C PEHLEVAN (Harvard)

Date: 

Thursday, March 28, 2019, 3:00pm to 4:00pm

Location: 

Pierce Hall, Rm 209, 29 Oxford St, Cambridge, MA 02138, USA
"What Learning Objectives Does Hebbian Plasticity Optimize?" Synaptic plasticity is widely accepted to be the mechanism behind learning in the brain’s neural networks (NNs). A central question is how synapses, which have access to only local information about the state of the network, can still organize collectively and perform circuit-wide learning in an efficient manner. We show that such local learning actually optimizes a novel class of network-wide learning objectives. These objectives are based on similarities and contain a term that aligns the similarity of outputs to the similarity of inputs. Online optimization of these objectives leads to algorithms implementable by biologically-plausible NNs with local learning rules. Members of the fast-growing family of similarity-based objectives and associated NNs solve unsupervised learning tasks relevant to the brain such as dimensionality reduction, sparse and/or nonnegative feature extraction, blind source separation, clustering and manifold learning. In addition to serving as models of natural NNs, such networks can serve as general-purpose machine learning algorithms.

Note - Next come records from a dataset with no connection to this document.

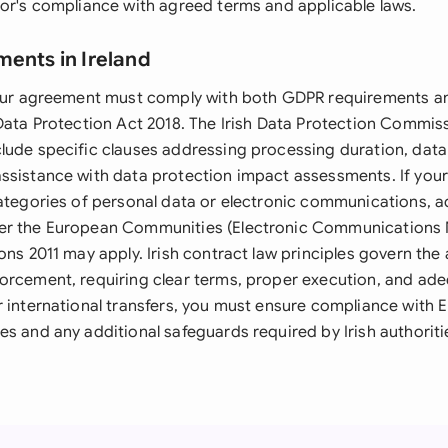
sor's compliance with agreed terms and applicable laws.
ments in Ireland
 your agreement must comply with both GDPR requirements 
 Data Protection Act 2018. The Irish Data Protection Commis
lude specific clauses addressing processing duration, data 
ssistance with data protection impact assessments. If you
categories of personal data or electronic communications, a
er the European Communities (Electronic Communications
ons 2011 may apply. Irish contract law principles govern th
orcement, requiring clear terms, proper execution, and ad
r international transfers, you must ensure compliance with 
s and any additional safeguards required by Irish authoriti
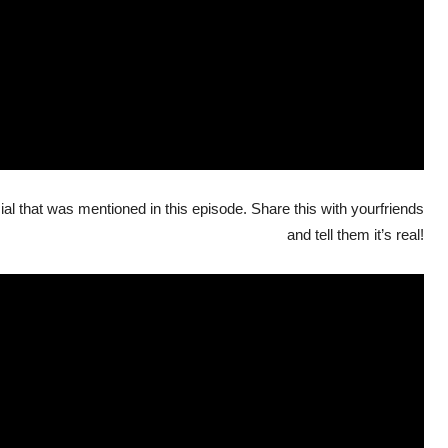
al that was mentioned in this episode. Share this with yourfriends
and tell them it’s real!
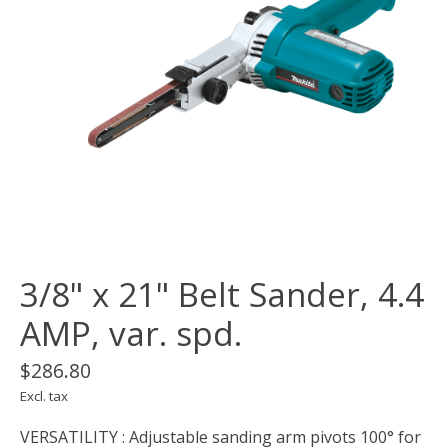
3/8" x 21" Belt Sander, 4.4
AMP, var. spd.
$286.80
Excl. tax
VERSATILITY : Adjustable sanding arm pivots 100° for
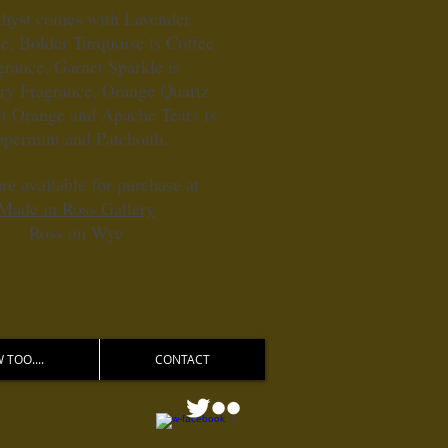
hyst comes with Lavender
e, Bolder Turquoise is Coffee
grance, Garnet Sparkle is
ry Fragrance, Orange Quartz
t Orange and Apache Tears is
ppermint and Patchouli.
re available for purchase at
Made in Ross Gallery
Ross on Wye
 TOO....
CONTACT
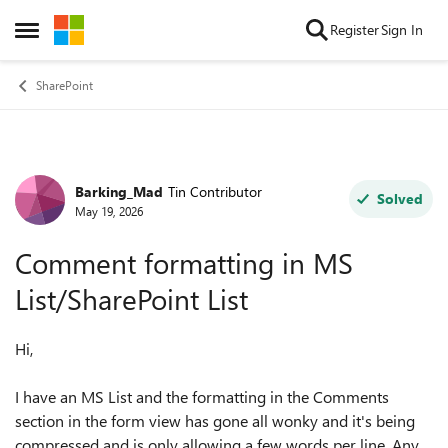
Skip to content
Register
Sign In
Open Side Menu
SharePoint
Barking_Mad
Tin Contributor
Forum Discussion
Solved
May 19, 2026
Comment formatting in MS
List/SharePoint List
Hi,
I have an MS List and the formatting in the Comments
section in the form view has gone all wonky and it's being
compressed and is only allowing a few words per line. Any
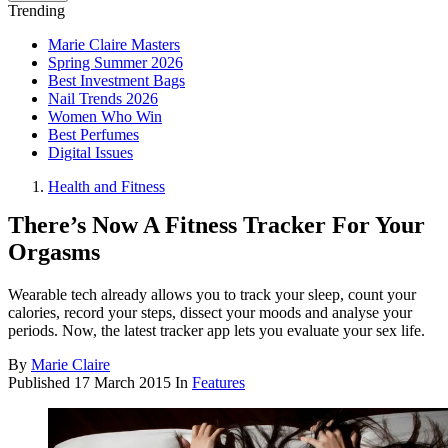
Trending
Marie Claire Masters
Spring Summer 2026
Best Investment Bags
Nail Trends 2026
Women Who Win
Best Perfumes
Digital Issues
Health and Fitness
There’s Now A Fitness Tracker For Your
Orgasms
Wearable tech already allows you to track your sleep, count your
calories, record your steps, dissect your moods and analyse your
periods. Now, the latest tracker app lets you evaluate your sex life.
By
Marie Claire
Published
17 March 2015
In
Features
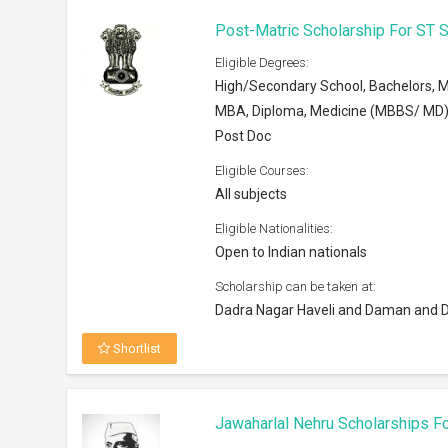
Post-Matric Scholarship For ST
Eligible Degrees:
High/Secondary School, Bachelors, M
MBA, Diploma, Medicine (MBBS/ MD)
Post Doc
Eligible Courses:
All subjects
Eligible Nationalities:
Open to Indian nationals
Scholarship can be taken at:
Dadra Nagar Haveli and Daman and D
Shortlist
Jawaharlal Nehru Scholarships F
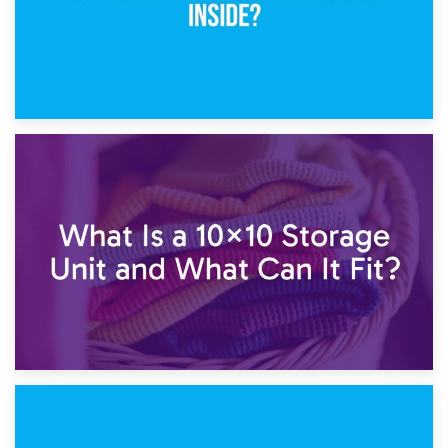
1st February 2025
7.5×10 Storage Unit: What Fits Inside?
30th January 2025
What Is a 10×10 Storage Unit and What Can It Fit?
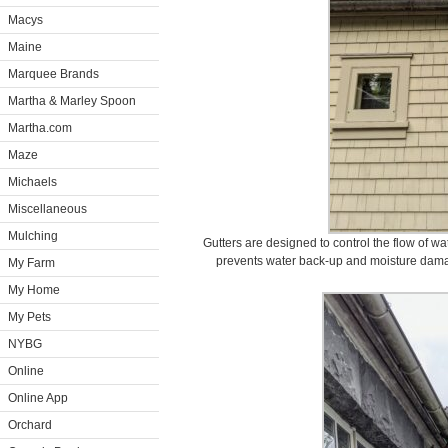
Macys
Maine
Marquee Brands
Martha & Marley Spoon
Martha.com
Maze
Michaels
Miscellaneous
Mulching
Gutters are designed to control the flow of 
prevents water back-up and moisture damag
My Farm
My Home
My Pets
NYBG
Online
Online App
Orchard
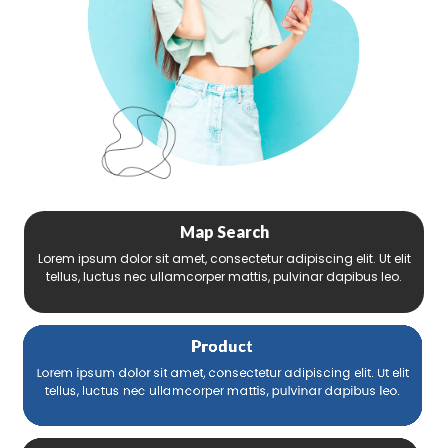
Map Search
Lorem ipsum dolor sit amet, consectetur adipiscing elit. Ut elit
tellus, luctus nec ullamcorper mattis, pulvinar dapibus leo.
Product
Lorem ipsum dolor sit amet, consectetur adipiscing elit. Ut elit
tellus, luctus nec ullamcorper mattis, pulvinar dapibus leo.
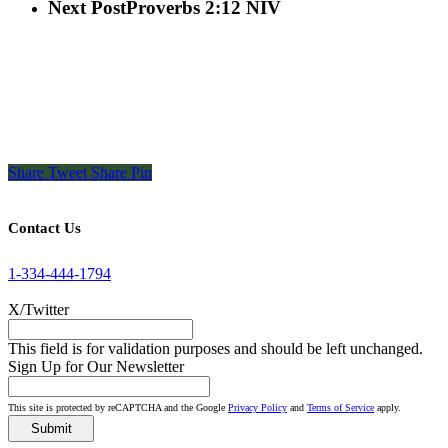
Next Post
Proverbs 2:12 NIV
Share
Tweet
Share
Pin
Contact Us
1-334-444-1794
X/Twitter
This field is for validation purposes and should be left unchanged.
Sign Up for Our Newsletter
This site is protected by reCAPTCHA and the Google
Privacy Policy
and
Terms of Service
apply.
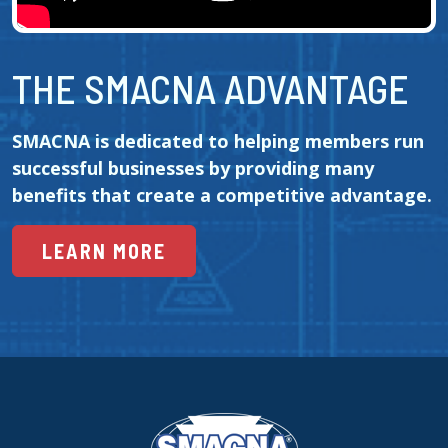
THE SMACNA ADVANTAGE
SMACNA is dedicated to helping members run 
successful businesses by providing many 
benefits that create a competitive advantage.
LEARN MORE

Speaker Bio: Cengiz (pronounced "Jen·ghiz”) Pehlevan is an Assistant Professor of Applied Mathematics at Harvard SEAS. His research interests are in theoretical neuroscience and neural computation. Cengiz comes to SEAS from the Flatiron Institute's Center for Computational Biology (CCB), where he was a a research scientist in the neuroscience group. Before CCB, Cengiz was a postdoctoral associate at Janelia Research Campus, and before that a Swartz Fellow at Harvard. Cengiz received a doctorate in physics from Brown University and undergraduate degrees in physics and electrical engineering from Bogazici University in Turkey.